Springtime Is Snowy Plover Nesting Time

Mar 14, 2014

Springtime on the Southern Oregon Coast means more people traveling to beaches to catch some sun, or perhaps fly a kite. But, beachgoers share the sand with the Western Snowy Plover, which means observing new restrictions to ensure a successful nesting season for the endangered species.
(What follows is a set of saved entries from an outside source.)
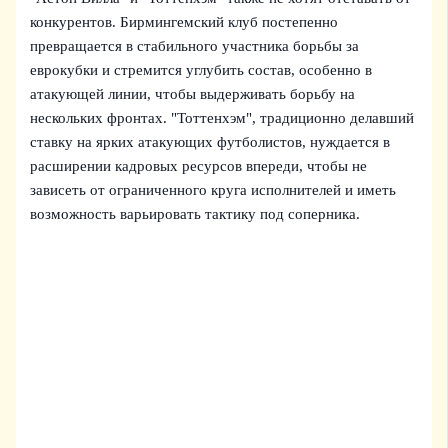
конкурентов. Бирмингемский клуб постепенно
превращается в стабильного участника борьбы за
еврокубки и стремится углубить состав, особенно в
атакующей линии, чтобы выдерживать борьбу на
нескольких фронтах. "Тоттенхэм", традиционно делавший
ставку на ярких атакующих футболистов, нуждается в
расширении кадровых ресурсов впереди, чтобы не
зависеть от ограниченного круга исполнителей и иметь
возможность варьировать тактику под соперника.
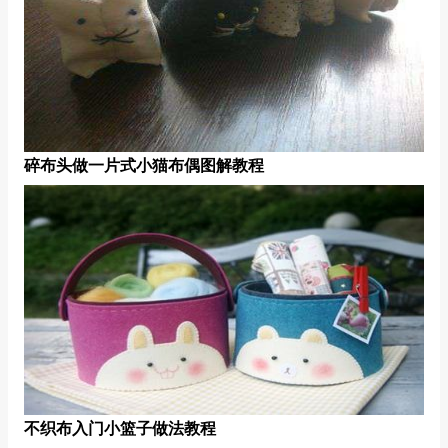
碎布头做一片式小猫布偶图解教程
不织布入门小篮子做法教程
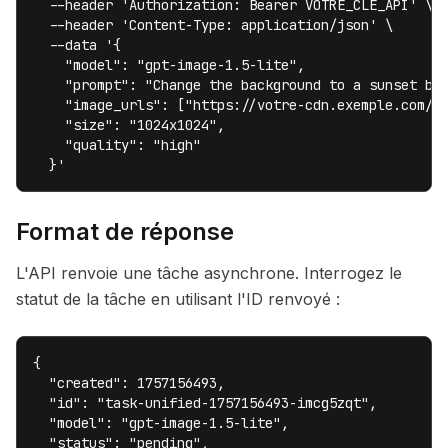
  --header 'Authorization: Bearer VOTRE_CLE_API' \

  --header 'Content-Type: application/json' \

  --data '{

    "model": "gpt-image-1.5-lite",

    "prompt": "Change the background to a sunset bea
    "image_urls": ["https://votre-cdn.exemple.com/ph
    "size": "1024x1024",

    "quality": "high"

  }'
Format de réponse
L'API renvoie une tâche asynchrone. Interrogez le
statut de la tâche en utilisant l'ID renvoyé :
{

  "created": 1757156493,

  "id": "task-unified-1757156493-imcg5zqt",

  "model": "gpt-image-1.5-lite",

  "status": "pending",
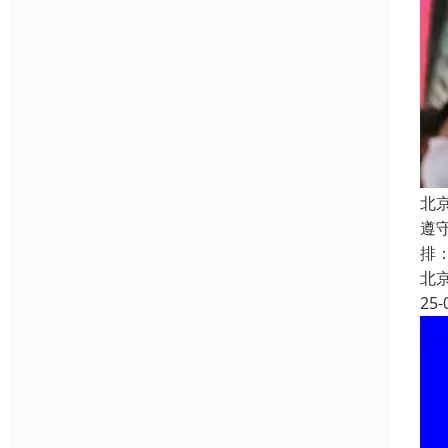
北
遵
排
北
25-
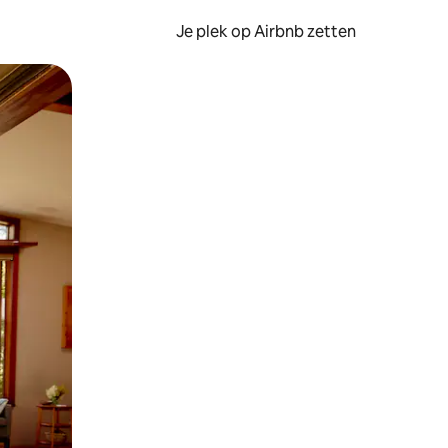
Je plek op Airbnb zetten
en of swipen.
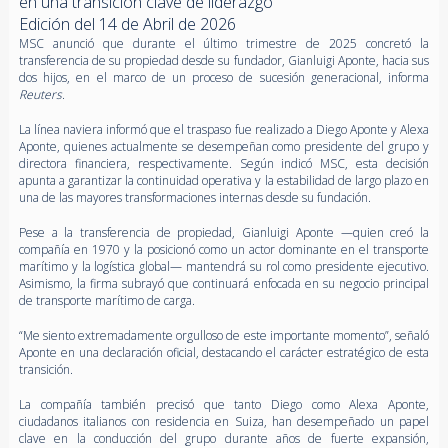
en una transición clave de liderazgo
Edición del 14 de Abril de 2026
MSC anunció que durante el último trimestre de 2025 concretó la
transferencia de su propiedad desde su fundador, Gianluigi Aponte, hacia sus
dos hijos, en el marco de un proceso de sucesión generacional, informa
Reuters
.
La línea naviera informó que el traspaso fue realizado a Diego Aponte y Alexa
Aponte, quienes actualmente se desempeñan como presidente del grupo y
directora financiera, respectivamente. Según indicó MSC, esta decisión
apunta a garantizar la continuidad operativa y la estabilidad de largo plazo en
una de las mayores transformaciones internas desde su fundación.
Pese a la transferencia de propiedad, Gianluigi Aponte —quien creó la
compañía en 1970 y la posicionó como un actor dominante en el transporte
marítimo y la logística global— mantendrá su rol como presidente ejecutivo.
Asimismo, la firma subrayó que continuará enfocada en su negocio principal
de transporte marítimo de carga.
“Me siento extremadamente orgulloso de este importante momento”, señaló
Aponte en una declaración oficial, destacando el carácter estratégico de esta
transición.
La compañía también precisó que tanto Diego como Alexa Aponte,
ciudadanos italianos con residencia en Suiza, han desempeñado un papel
clave en la conducción del grupo durante años de fuerte expansión,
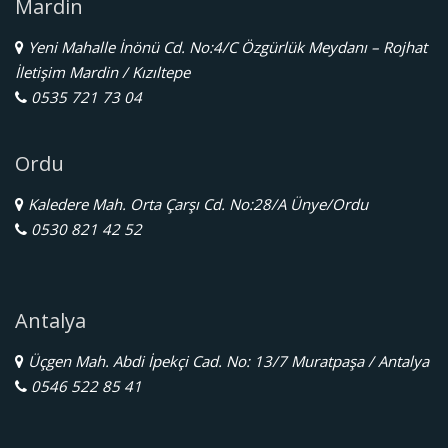
Mardin
Yeni Mahalle İnönü Cd. No:4/C Özgürlük Meydanı – Rojhat
İletişim Mardin / Kızıltepe
0535 721 73 04
Ordu
Kaledere Mah. Orta Çarşı Cd. No:28/A Ünye/Ordu
0530 821 42 52
Antalya
Üçgen Mah. Abdi İpekçi Cad. No: 13/7 Muratpaşa / Antalya
0546 522 85 41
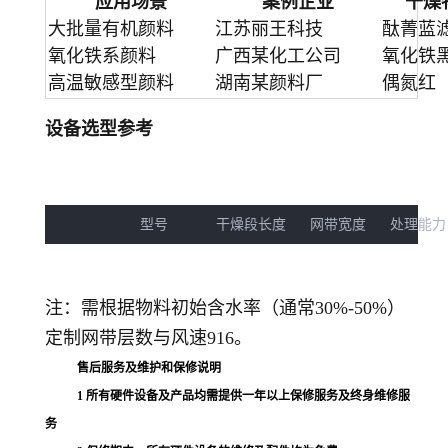
应用场景
案例企业
干燥
大批量有机颜料
江苏丽王科技
酞菁蓝
氧化铁系颜料
广西某化工公司
氧化铁
高温敏感型颜料
湖南某颜料厂
偶氮红
设备选型参考
型号      干燥段长度   网带宽度   处理能
注：需根据物料初始含水率（通常30%-50%）
定制网带层数与风速916。
售后服务及维护和保修说明
1
所有硬件设备及产品均需提供一年以上保修服务及终身维修服
务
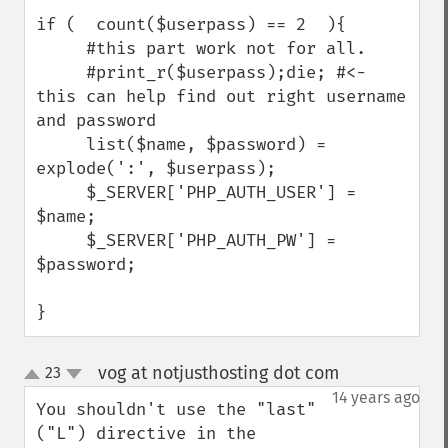
if (  count($userpass) == 2  ){

     #this part work not for all.

     #print_r($userpass);die; #<- 
this can help find out right username 
and password

     list($name, $password) = 
explode(':', $userpass);

     $_SERVER['PHP_AUTH_USER'] = 
$name;

     $_SERVER['PHP_AUTH_PW'] = 
$password;

}
vog at notjusthosting dot com
23
¶
up
down
14 years ago
You shouldn't use the "last" 
("L") directive in the 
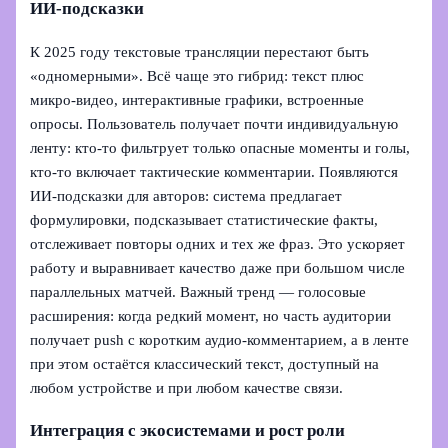
ИИ‑подсказки
К 2025 году текстовые трансляции перестают быть
«одномерными». Всё чаще это гибрид: текст плюс
микро‑видео, интерактивные графики, встроенные
опросы. Пользователь получает почти индивидуальную
ленту: кто‑то фильтрует только опасные моменты и голы,
кто‑то включает тактические комментарии. Появляются
ИИ‑подсказки для авторов: система предлагает
формулировки, подсказывает статистические факты,
отслеживает повторы одних и тех же фраз. Это ускоряет
работу и выравнивает качество даже при большом числе
параллельных матчей. Важный тренд — голосовые
расширения: когда редкий момент, но часть аудитории
получает push с коротким аудио‑комментарием, а в ленте
при этом остаётся классический текст, доступный на
любом устройстве и при любом качестве связи.
Интеграция с экосистемами и рост роли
A Western Snowy Plover and its nest
Credit friendsofpajarodunes.org

The Western Snowy Plover is a small shore bird that blends in well with sand dunes. Their small nests are found in dry sand areas and can be easily missed. Beginning Saturday, people can expect to see signs and rope that identify nesting areas. Oregon Parks and Recreation Spokesman Chris Havel says it's important to pay attention to the expansion of "no kites, no dogs" restrictions.

Havel: "This year they've been added to Tahkenitch South, it's an area near the Oregon Dunes Nation Recreational Area because the plovers have newly moved into that area."

Havel says dogs have a tendency to disturb plover nests and kites mimic birds of prey.

Havel: "If they see large numbers of kites they tend to react to them by fleeing their nests and running into the same problems with low egg survival when that happens."

Havel says the recovery of the Western Snowy Plover fluctuates because of natural predators and human expansion. They used to populate Oregon Beaches in the thousands. Now there are only a few hundred. The restrictions remain in effect until September 15th.